# Adjustable acme thread grinding gage



## Technical Ted (Feb 8, 2020)

I've been single pointing  some small diameter (1/2" - 10) acme nuts and screws for my equipment and have always struggled trying to check my grinds on the small internal tools. The "store bought" type gage is way to big and I've tried using some of my different protractors and I can't get on the both the sides of the HSS bit to verify it's correct. I end up holding the protractor either behind or in front of the silver soldered bit and eye balling it. Most likely close enough, but I've always wanted a better way.

So, today I made this adjustable gage on my surface grinder and my tool & cutter grinder.  I can extend the pieces out for longer/bigger external tools, but also choke up one edge so I can get in and check the inside edge of my soldered internal bars.

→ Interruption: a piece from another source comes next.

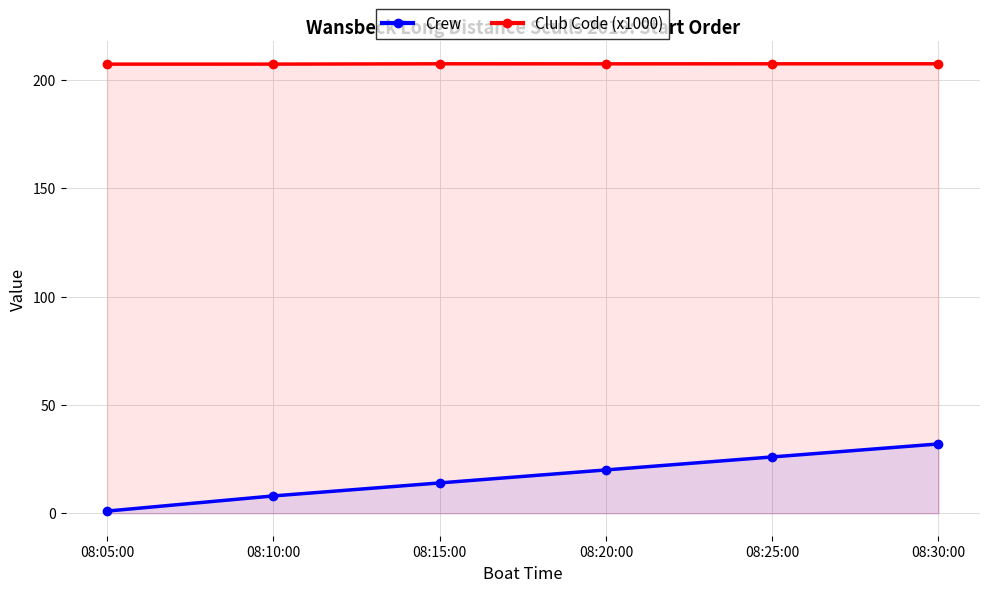

What is the label of the 3rd point from the left?

08:15:00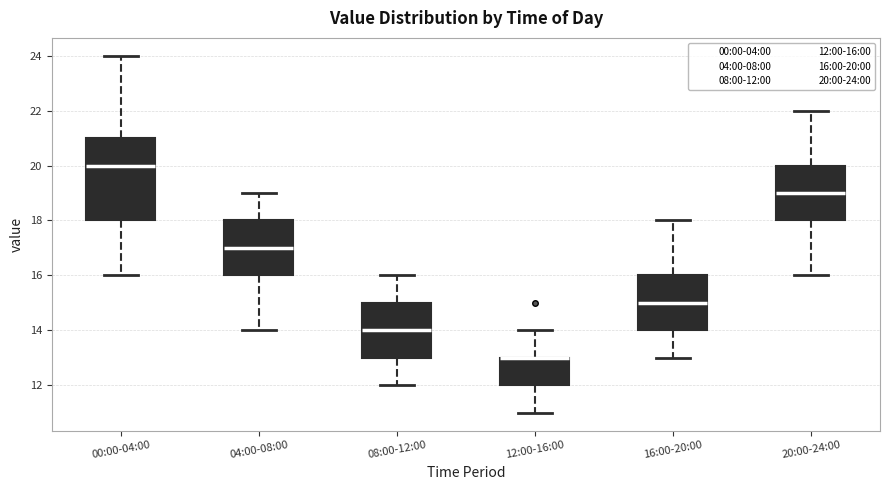

Comparing the boxes themselves (not the whiskers), which one is the tallest?

00:00-04:00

The clamp is an extra height gage clamp. The top piece has a 45 degree grind for clearance and the bottom piece has a 29 degree grind.

Works great!

Ted


----------



## benmychree (Feb 8, 2020)

Very clever!


----------



## dian (Mar 6, 2020)

where did you get the clamp? i only found these:









						height age clamp for sale | eBay
					

Get the best deals for height age clamp at eBay.com. We have a great online selection at the lowest prices with Fast & Free shipping on many items!



					www.ebay.com


----------



## Technical Ted (Mar 6, 2020)

I most likely got it in with a batch of tools I bought probably from a Craig's List ad. Do you have a height gage that can share one?

Ted


----------